One last word of warning.  Recently, I was watching a television drama written by a famous film director where the heroine was caught trying to infiltrate a heavily fortified enemy camp. She was taken to the antagonist room in the heart of the fortified camp, and was about to be tortured by him, only for the hero appear in the antagonists room defeat him and rescue her. There was no explanation at all about how he got there.  He was just there at exactly the right time to save her, as though by magic. And in the next scene they had escaped the fortified campsite and were back home.  My son has a term for these plot holes; he calls it ‘space magic’.

The same fault arose in some of the early western movies, where all seemed lost for the wagon train encircled by indians, only for the cavalry to come over the horizon riding to their rescue. It was as though the cavalry had some kind of satellite navigation system as to where the wagon train would be. As a reader and lover of movies, when I come across these contrived solutions I feel cheated.

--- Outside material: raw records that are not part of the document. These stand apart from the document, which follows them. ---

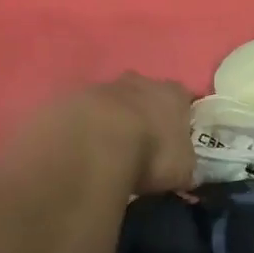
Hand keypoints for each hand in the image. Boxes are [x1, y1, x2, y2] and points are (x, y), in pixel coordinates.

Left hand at [65, 73, 197, 194]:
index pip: (183, 98)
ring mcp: (101, 86)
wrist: (94, 144)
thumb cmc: (151, 153)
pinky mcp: (69, 98)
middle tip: (139, 142)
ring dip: (110, 119)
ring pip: (110, 100)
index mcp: (172, 94)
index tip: (176, 136)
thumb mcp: (181, 170)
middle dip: (142, 112)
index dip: (180, 116)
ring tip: (106, 150)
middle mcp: (138, 81)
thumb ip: (184, 164)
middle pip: (144, 92)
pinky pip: (81, 113)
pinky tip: (81, 149)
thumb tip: (184, 171)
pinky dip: (83, 127)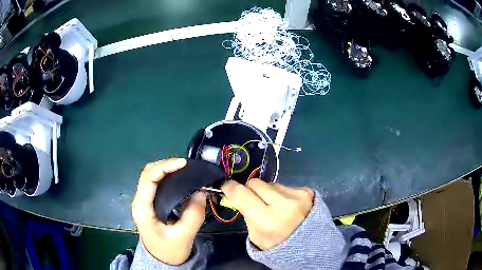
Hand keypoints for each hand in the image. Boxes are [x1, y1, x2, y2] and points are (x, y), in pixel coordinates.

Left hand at [132, 158, 206, 264]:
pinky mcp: (150, 204)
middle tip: (186, 166)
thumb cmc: (170, 250)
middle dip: (166, 165)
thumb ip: (194, 214)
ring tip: (184, 170)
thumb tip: (201, 191)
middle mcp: (140, 201)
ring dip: (166, 169)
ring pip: (151, 176)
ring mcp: (143, 201)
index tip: (184, 163)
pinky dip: (167, 177)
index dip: (165, 166)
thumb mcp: (184, 236)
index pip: (149, 178)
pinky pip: (156, 184)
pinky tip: (179, 179)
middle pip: (148, 173)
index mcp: (143, 208)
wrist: (162, 260)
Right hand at [221, 179, 313, 249]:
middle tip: (252, 199)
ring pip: (271, 183)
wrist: (308, 244)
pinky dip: (281, 193)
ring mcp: (297, 195)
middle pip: (255, 183)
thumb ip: (245, 212)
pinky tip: (286, 205)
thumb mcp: (254, 234)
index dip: (230, 187)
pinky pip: (285, 186)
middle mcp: (283, 204)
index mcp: (266, 219)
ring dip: (267, 192)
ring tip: (274, 205)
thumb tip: (236, 194)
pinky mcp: (306, 191)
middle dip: (249, 189)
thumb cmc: (277, 243)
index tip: (226, 186)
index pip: (242, 193)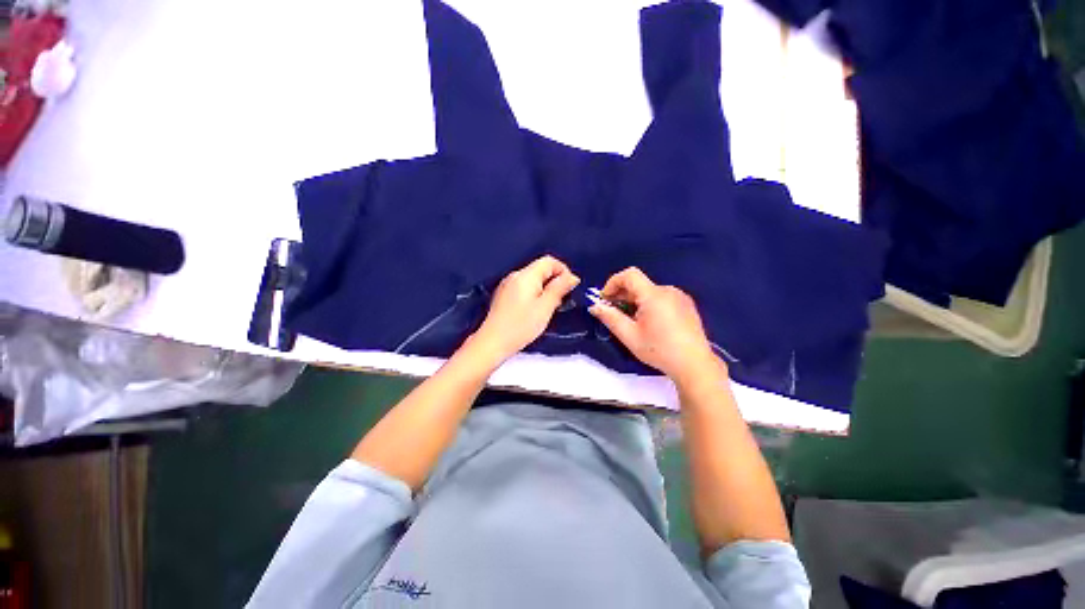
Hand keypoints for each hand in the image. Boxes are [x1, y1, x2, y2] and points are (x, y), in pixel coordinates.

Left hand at [470, 255, 580, 363]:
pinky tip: (536, 309)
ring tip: (550, 307)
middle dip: (555, 281)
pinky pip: (524, 287)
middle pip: (540, 269)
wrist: (493, 342)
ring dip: (545, 288)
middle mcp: (515, 275)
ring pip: (533, 279)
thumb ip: (559, 289)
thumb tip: (572, 277)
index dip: (564, 271)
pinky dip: (535, 293)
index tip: (571, 288)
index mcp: (526, 275)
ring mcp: (507, 285)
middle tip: (562, 300)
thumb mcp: (545, 307)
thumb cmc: (521, 326)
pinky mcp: (504, 295)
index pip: (549, 261)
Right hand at [589, 267, 721, 384]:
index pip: (629, 275)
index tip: (605, 299)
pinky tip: (650, 323)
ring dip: (635, 301)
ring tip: (632, 321)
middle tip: (614, 313)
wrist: (694, 364)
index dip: (613, 283)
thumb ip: (610, 318)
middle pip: (639, 284)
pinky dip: (649, 304)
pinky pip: (661, 297)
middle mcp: (668, 290)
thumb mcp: (630, 336)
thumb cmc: (659, 350)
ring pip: (649, 292)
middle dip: (622, 295)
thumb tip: (594, 306)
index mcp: (654, 295)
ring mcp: (680, 297)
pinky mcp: (686, 305)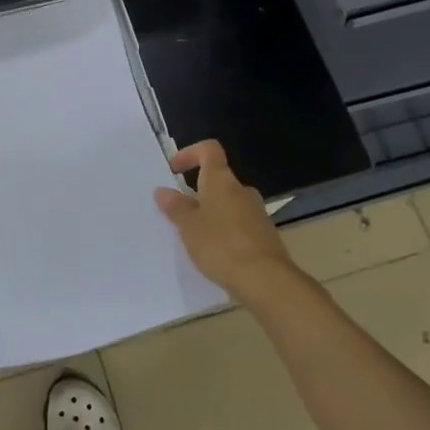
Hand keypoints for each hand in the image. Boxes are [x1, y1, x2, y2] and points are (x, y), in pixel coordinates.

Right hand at [154, 140, 306, 310]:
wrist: (265, 280)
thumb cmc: (220, 245)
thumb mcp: (188, 226)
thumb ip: (175, 207)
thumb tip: (163, 191)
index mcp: (221, 181)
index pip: (209, 150)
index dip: (190, 153)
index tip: (174, 170)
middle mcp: (242, 190)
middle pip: (218, 180)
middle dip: (197, 193)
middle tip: (180, 213)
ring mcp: (257, 212)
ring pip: (228, 204)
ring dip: (211, 214)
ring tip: (195, 237)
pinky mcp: (265, 235)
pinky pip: (239, 224)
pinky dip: (225, 231)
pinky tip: (216, 253)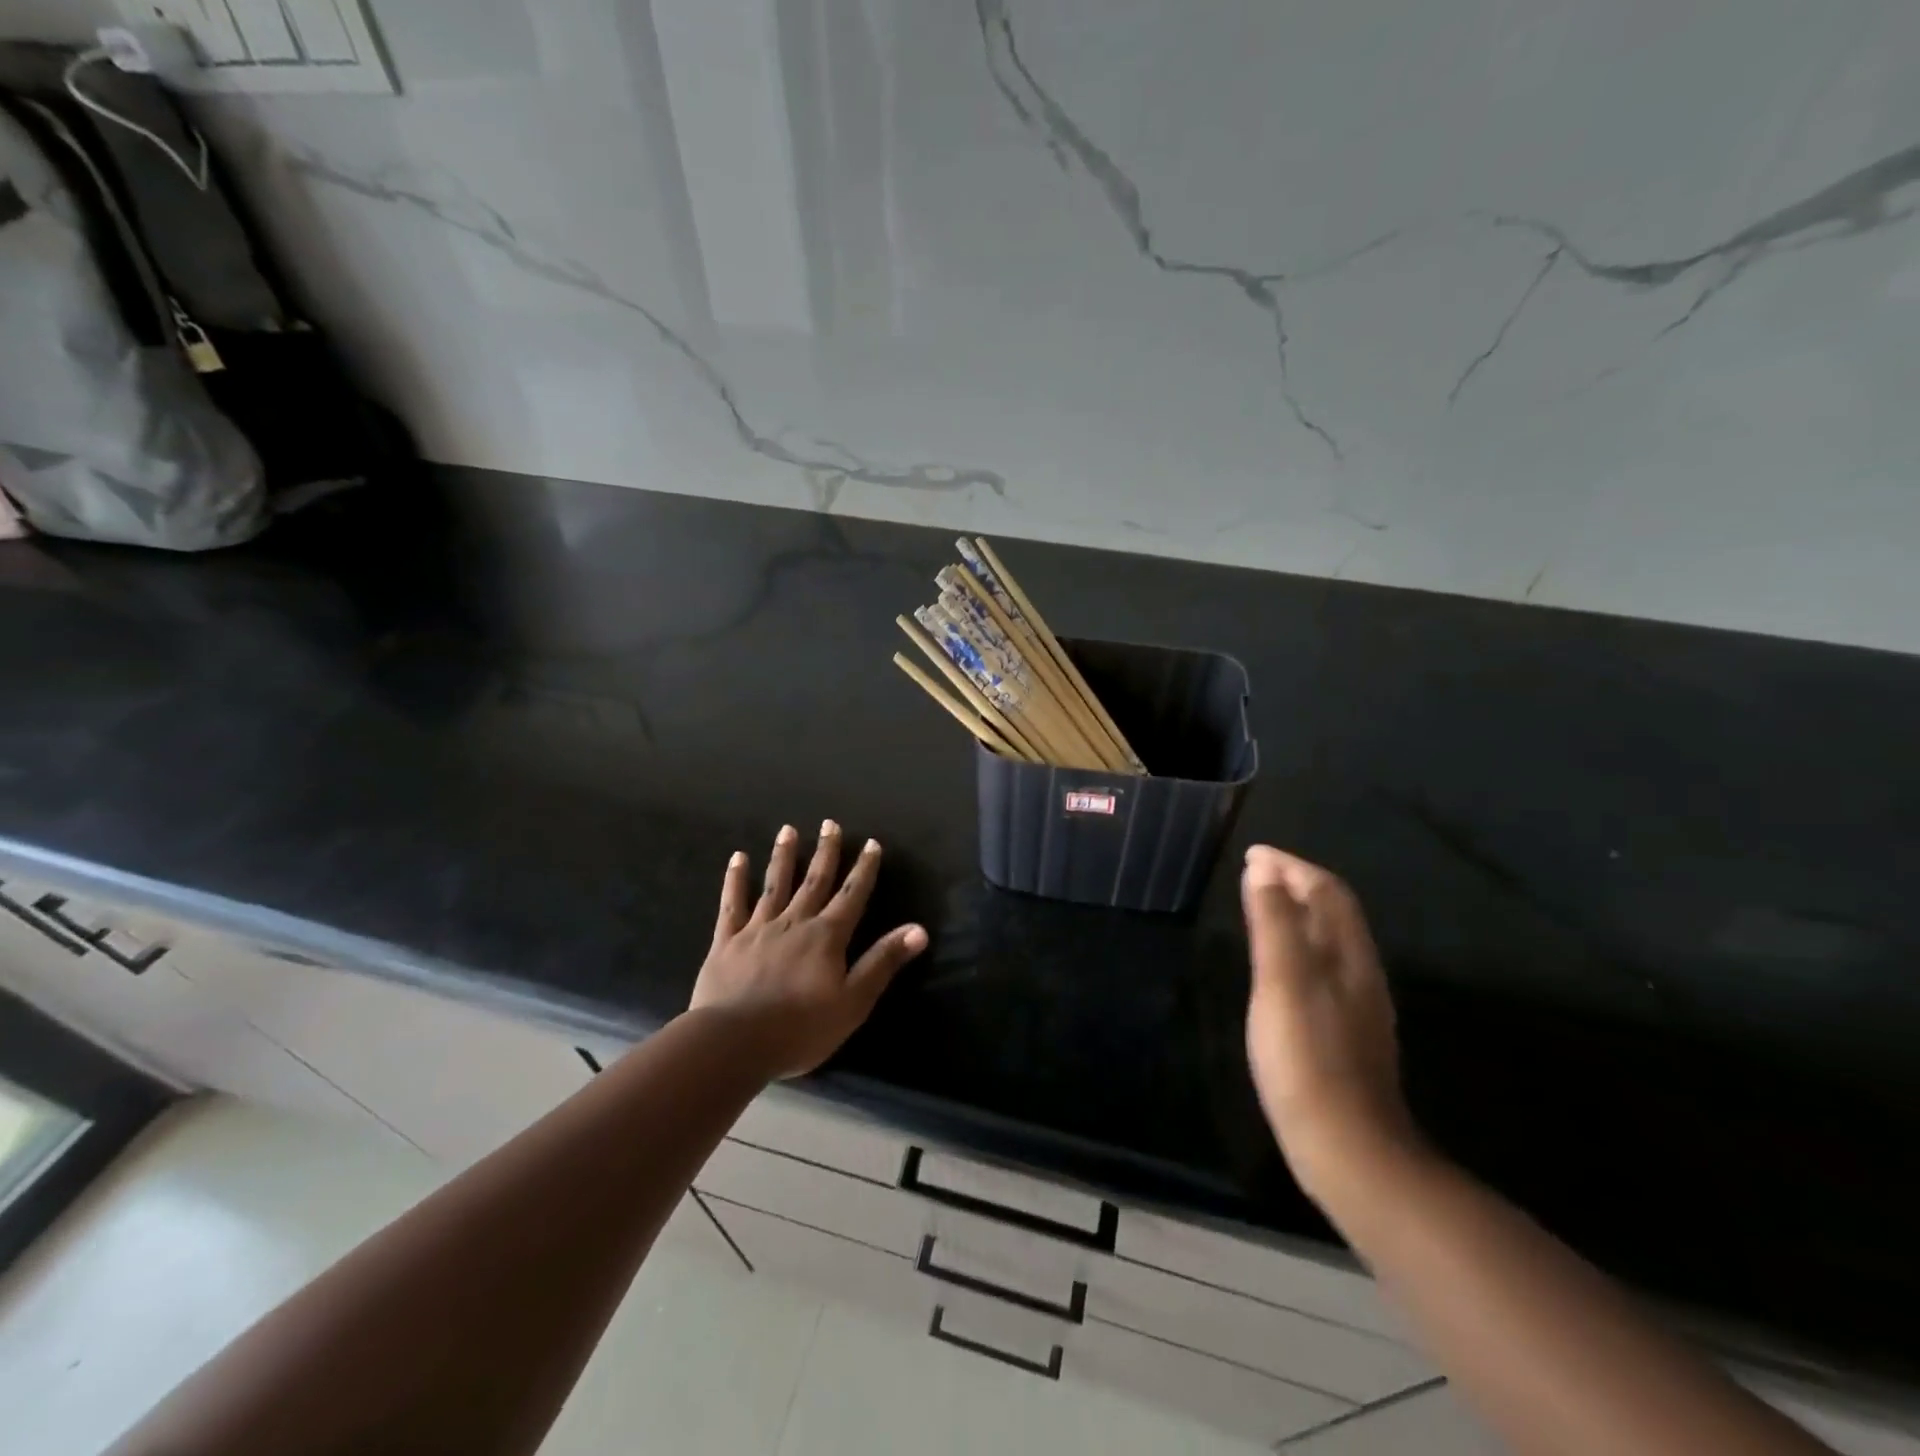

The technical term for plot devices that solve what seems an unsolvable problem by the contrived intervention of a new event or character is called ‘deus ex machina’. It means ‘god from the machine’ and refers to the use of machines (cranes) that were used  in Greek tragedies to bring actors playing gods onto the stage to solve a problem. Getting our heroes and heroines into difficult and impossible scenarios is great for increasing dramatic tension. But when you do, don’t cheat the reader; find a solution that is credible and doesn’t rely on ‘deus ex machina’ to get them out of it.

Cutting out the boring bits of story is important to keep the reader’s attention and is particularly important when the story needs to pick up pace.  But only cut what the reader expects to happen. Don’t leave a plot hole and stretch the credulity of the reader in the process.